- _Task directions_
Please copy the records below word for word, leaving out the pictures.

- _Information shown_
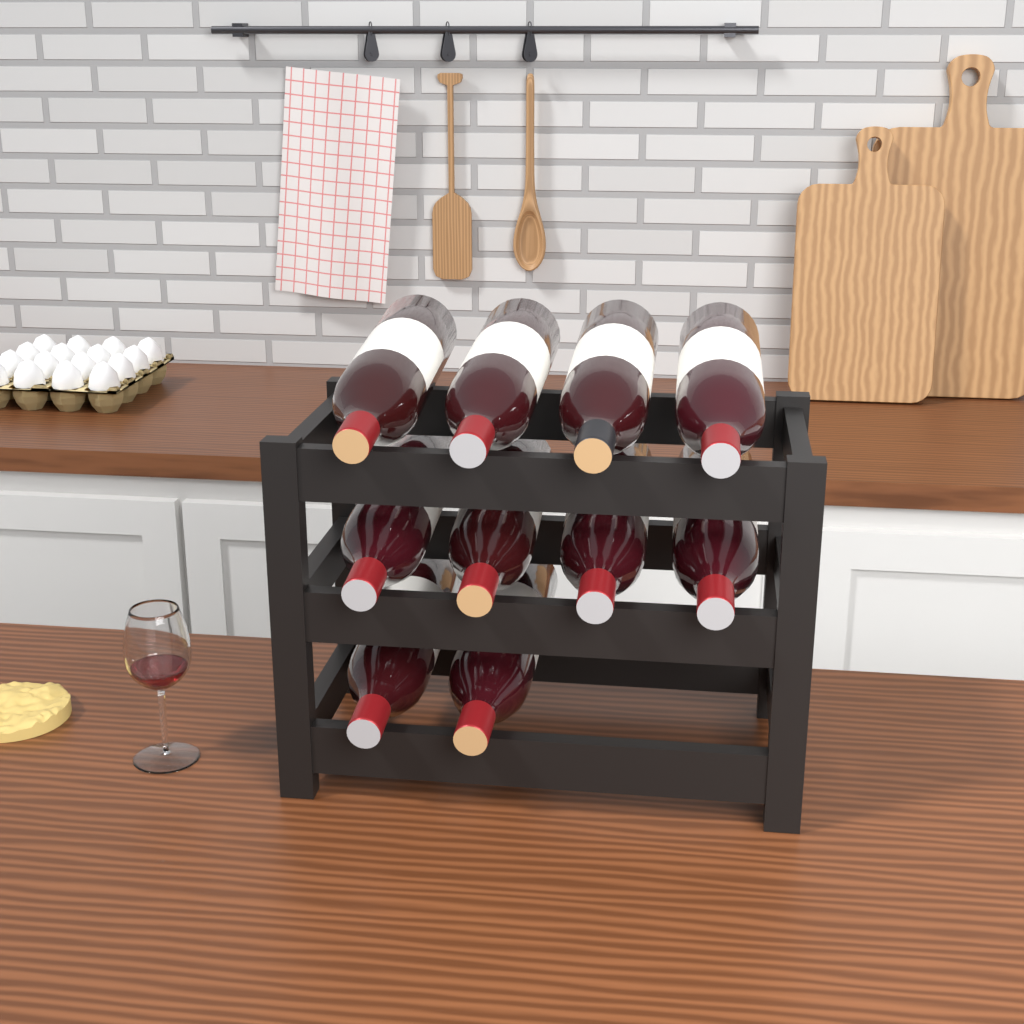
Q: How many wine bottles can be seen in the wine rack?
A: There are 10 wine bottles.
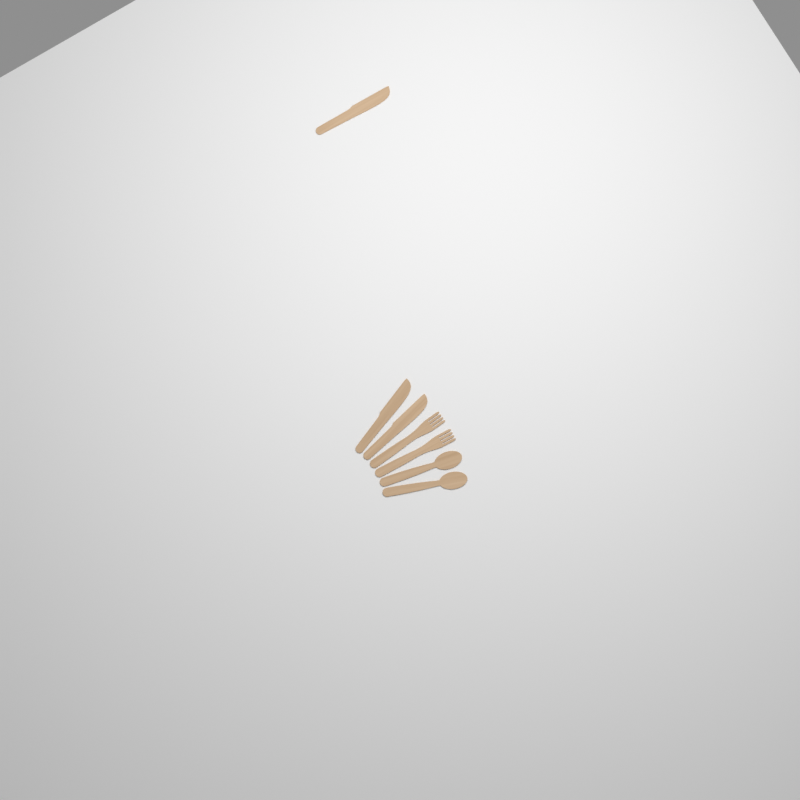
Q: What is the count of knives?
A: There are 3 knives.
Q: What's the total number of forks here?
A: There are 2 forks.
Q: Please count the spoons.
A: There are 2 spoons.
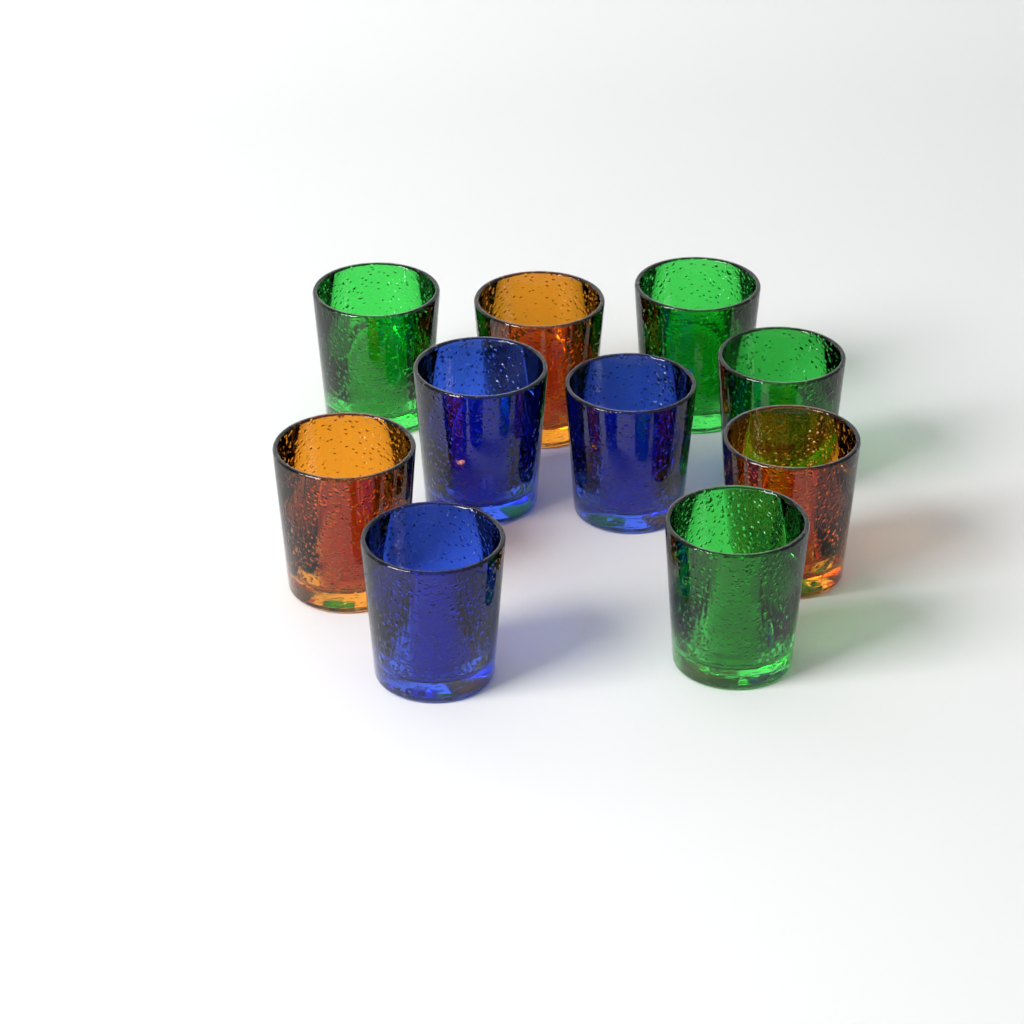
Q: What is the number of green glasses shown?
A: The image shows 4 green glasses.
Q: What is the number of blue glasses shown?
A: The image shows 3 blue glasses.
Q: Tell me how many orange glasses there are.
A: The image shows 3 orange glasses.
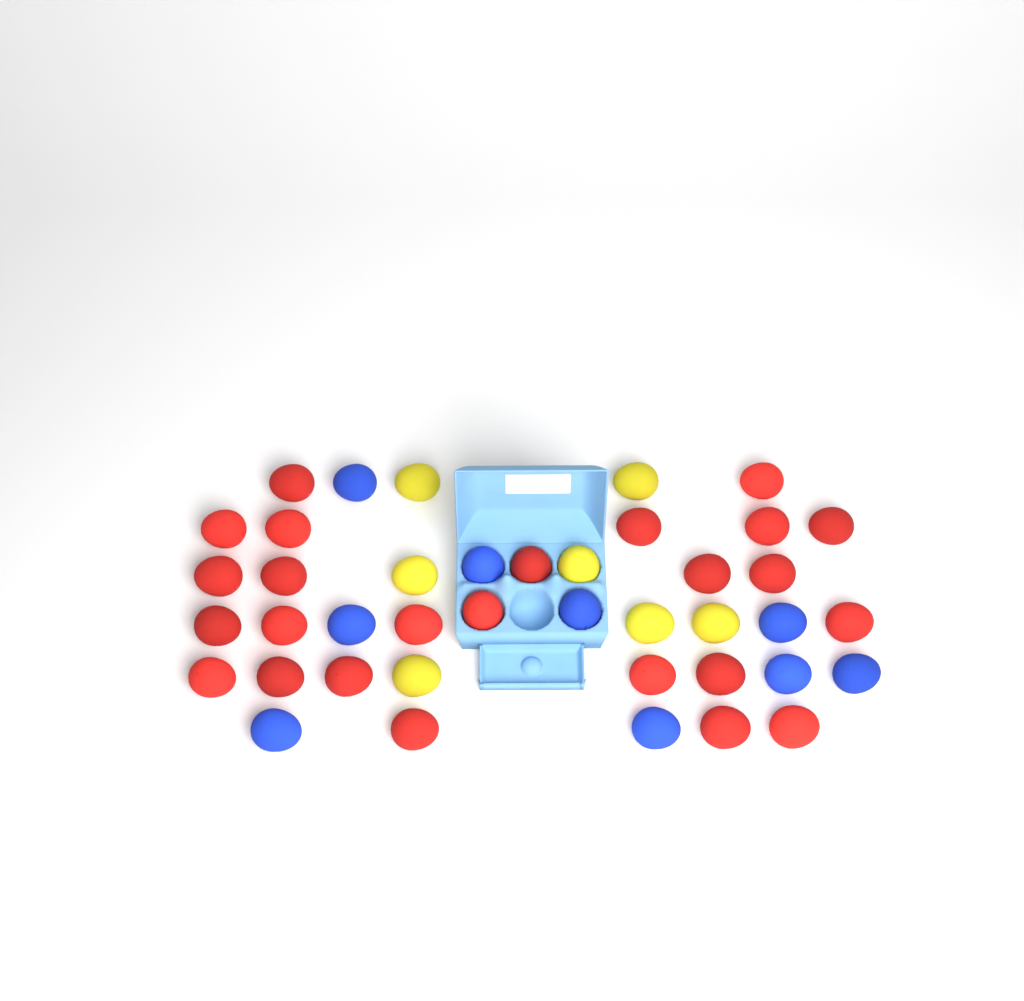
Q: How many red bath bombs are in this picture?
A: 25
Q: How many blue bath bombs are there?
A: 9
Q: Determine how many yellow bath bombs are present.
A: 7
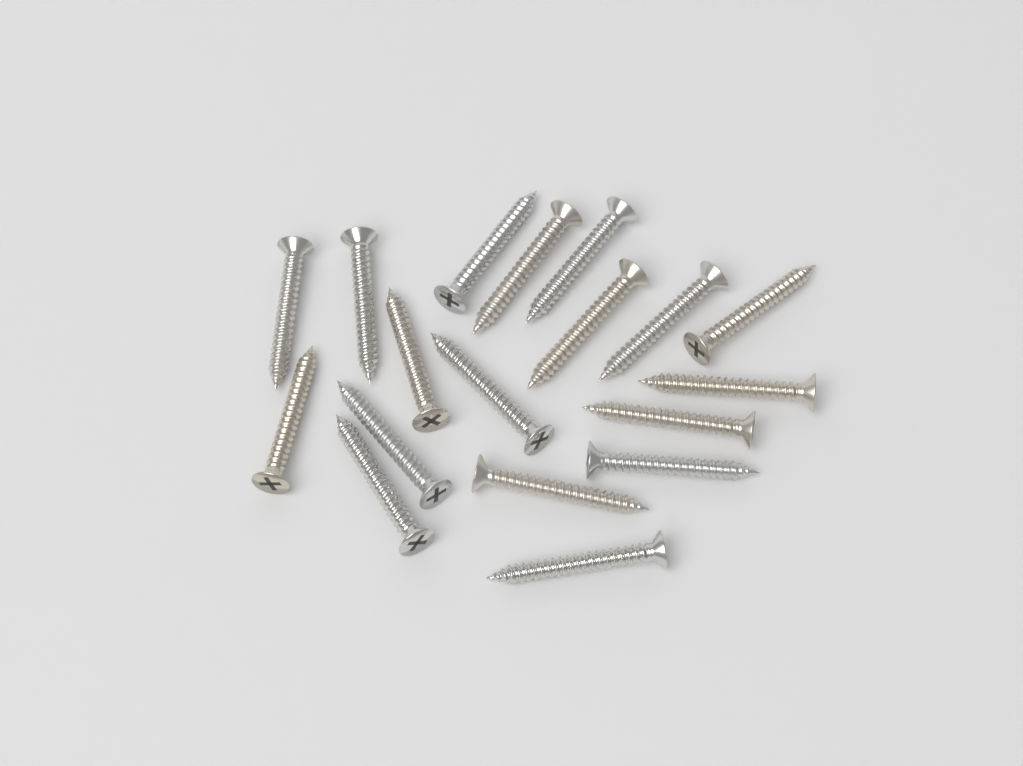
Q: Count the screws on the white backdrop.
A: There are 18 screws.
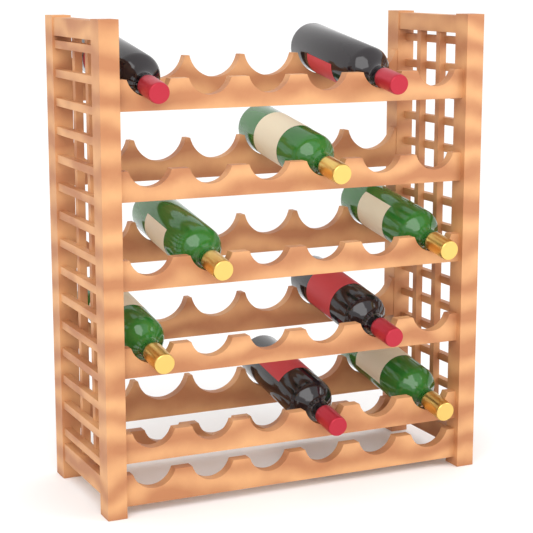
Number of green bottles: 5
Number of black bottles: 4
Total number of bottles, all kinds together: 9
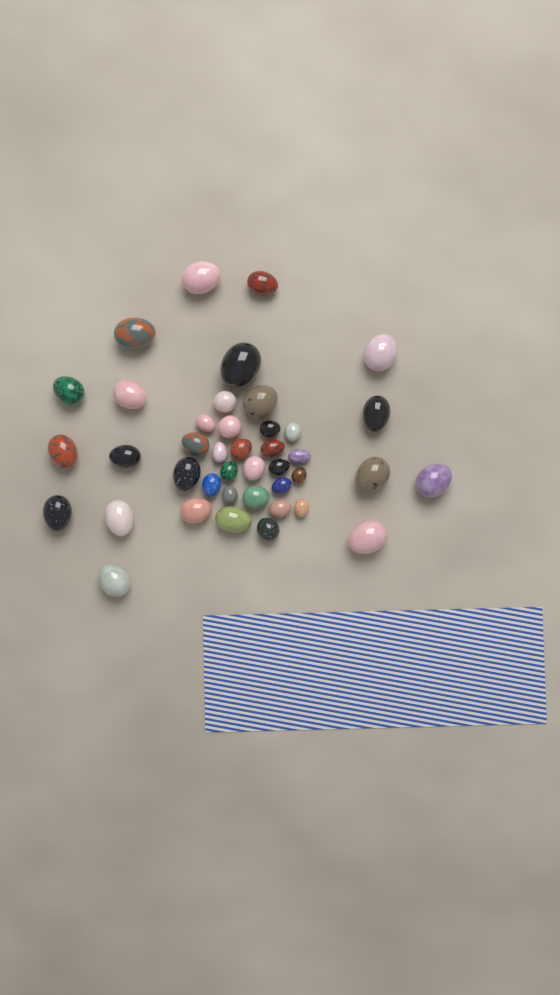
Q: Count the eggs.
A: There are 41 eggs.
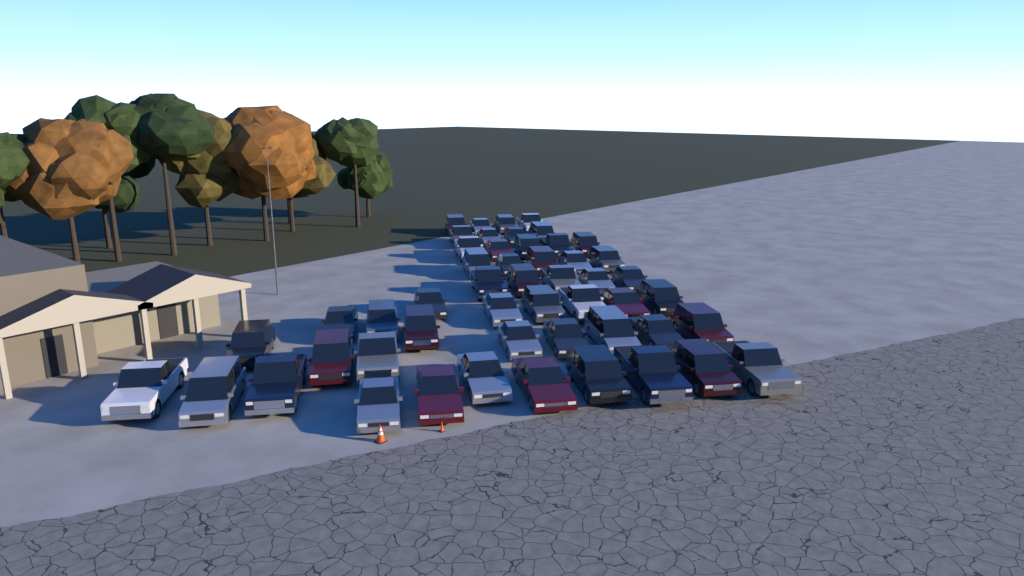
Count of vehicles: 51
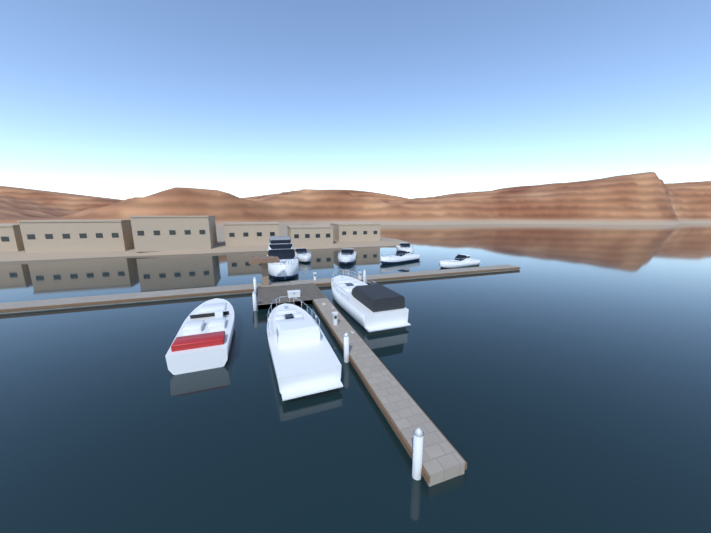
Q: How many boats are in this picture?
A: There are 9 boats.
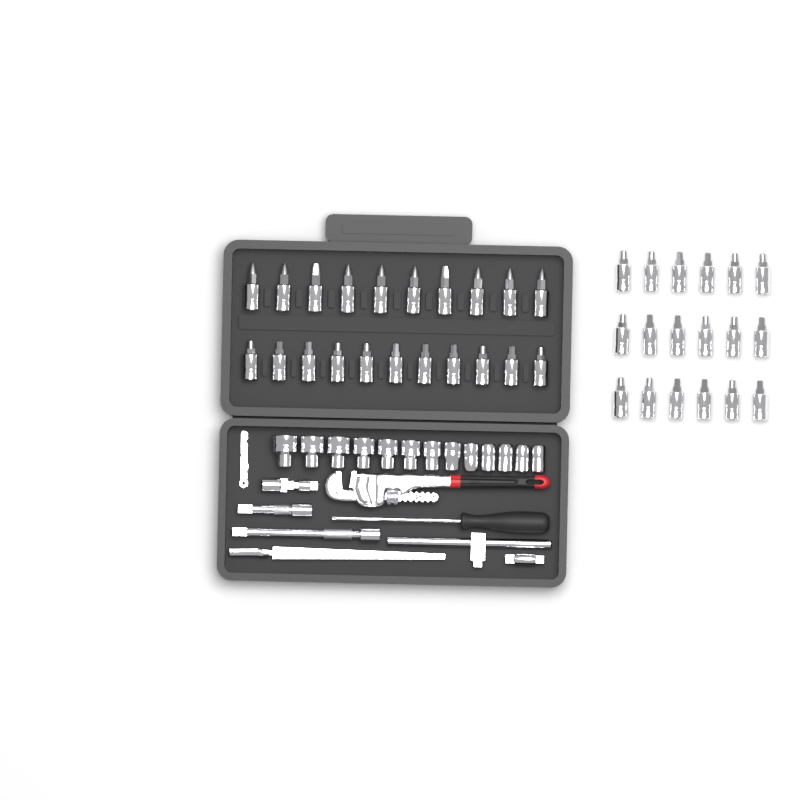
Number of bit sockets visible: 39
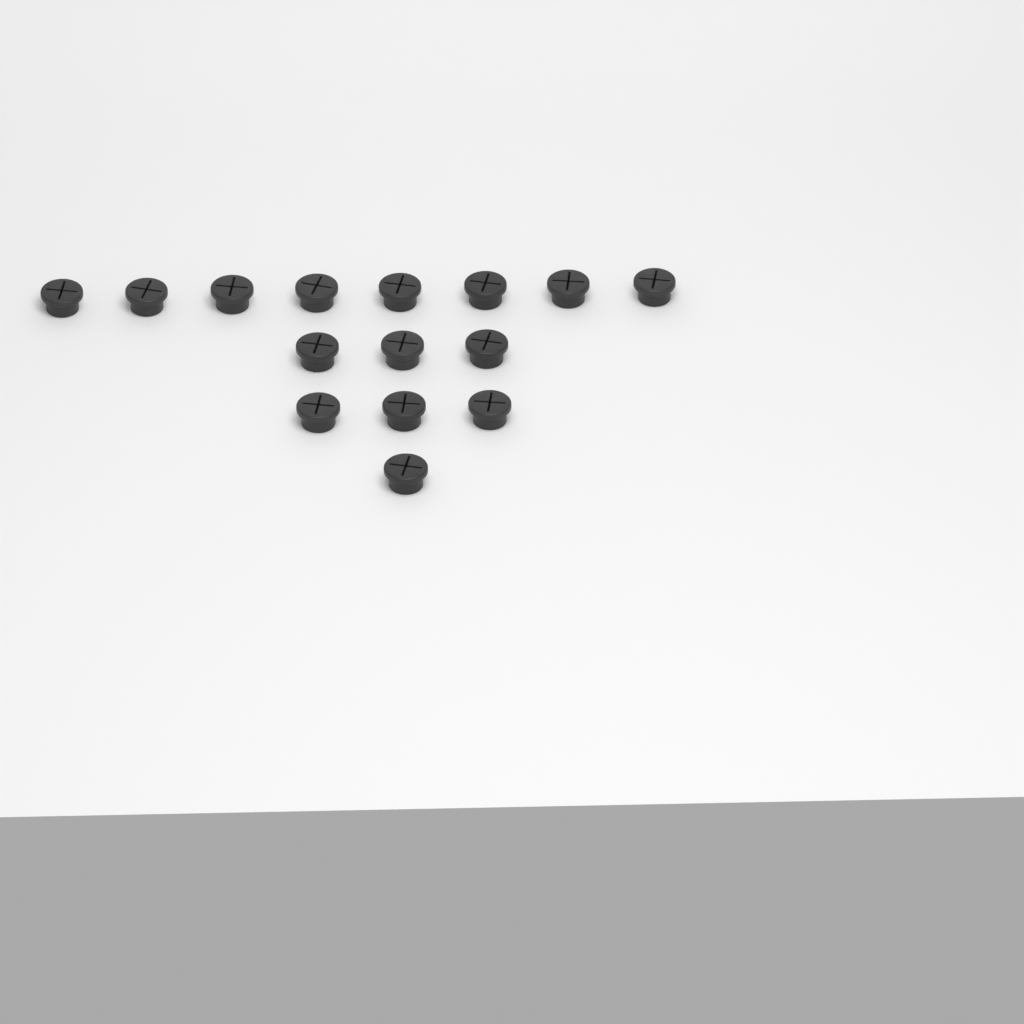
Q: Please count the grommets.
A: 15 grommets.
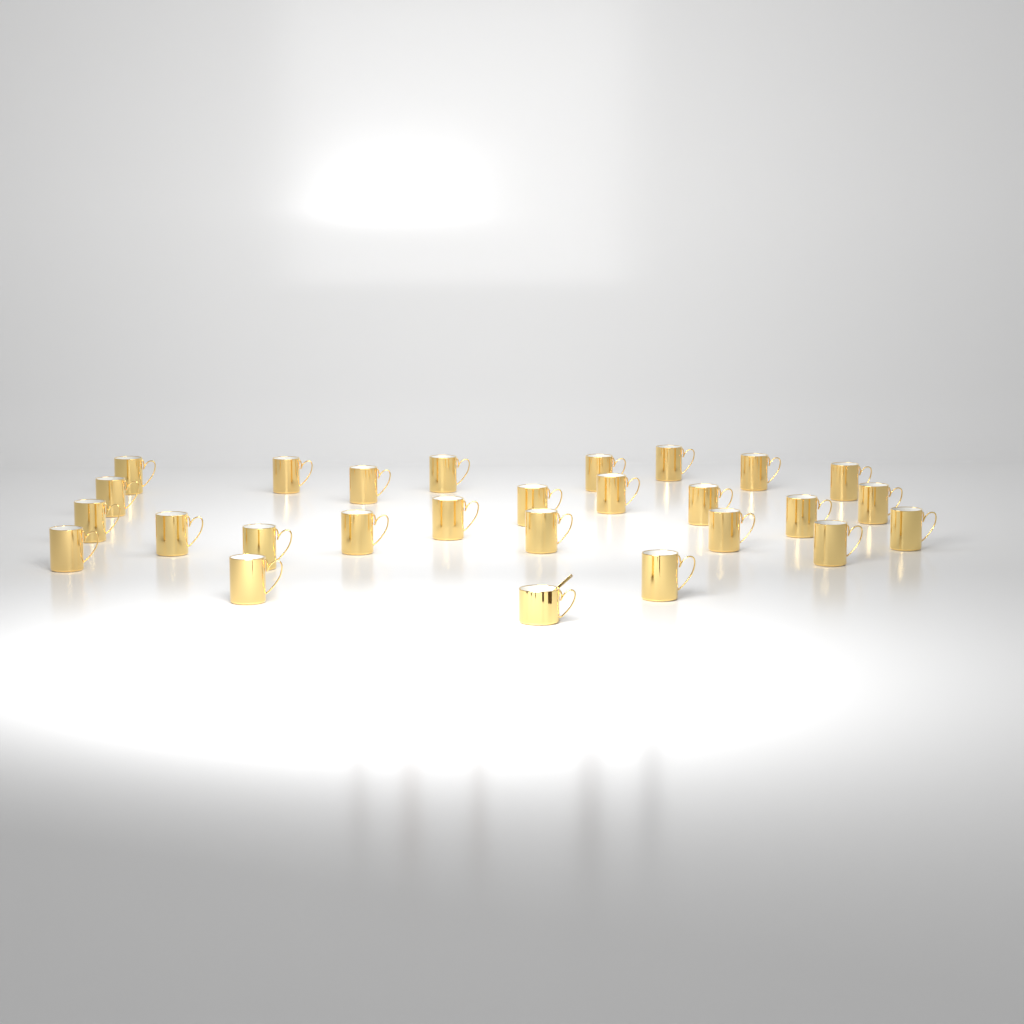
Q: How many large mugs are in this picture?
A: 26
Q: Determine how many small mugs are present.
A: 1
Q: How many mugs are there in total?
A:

- _Reply_
Q: How many wine bottles can be seen in the wine rack?
A: There are 10 wine bottles.
Q: What is the count of knives?
A: There are 3 knives.
Q: What's the total number of forks here?
A: There are 2 forks.
Q: Please count the spoons.
A: There are 2 spoons.
Q: What is the number of green glasses shown?
A: The image shows 4 green glasses.
Q: What is the number of blue glasses shown?
A: The image shows 3 blue glasses.
Q: Tell me how many orange glasses there are.
A: The image shows 3 orange glasses.
Q: How many red bath bombs are in this picture?
A: 25
Q: How many blue bath bombs are there?
A: 9
Q: Determine how many yellow bath bombs are present.
A: 7
Q: Count the screws on the white backdrop.
A: There are 18 screws.
Number of green bottles: 5
Number of black bottles: 4
Total number of bottles, all kinds together: 9
Q: Count the eggs.
A: There are 41 eggs.
Count of vehicles: 51
Q: How many boats are in this picture?
A: There are 9 boats.
Number of bit sockets visible: 39
Q: Please count the grommets.
A: 15 grommets.
Q: How many large mugs are in this picture?
A: 26
Q: Determine how many small mugs are present.
A: 1
Q: How many mugs are there in total?
A:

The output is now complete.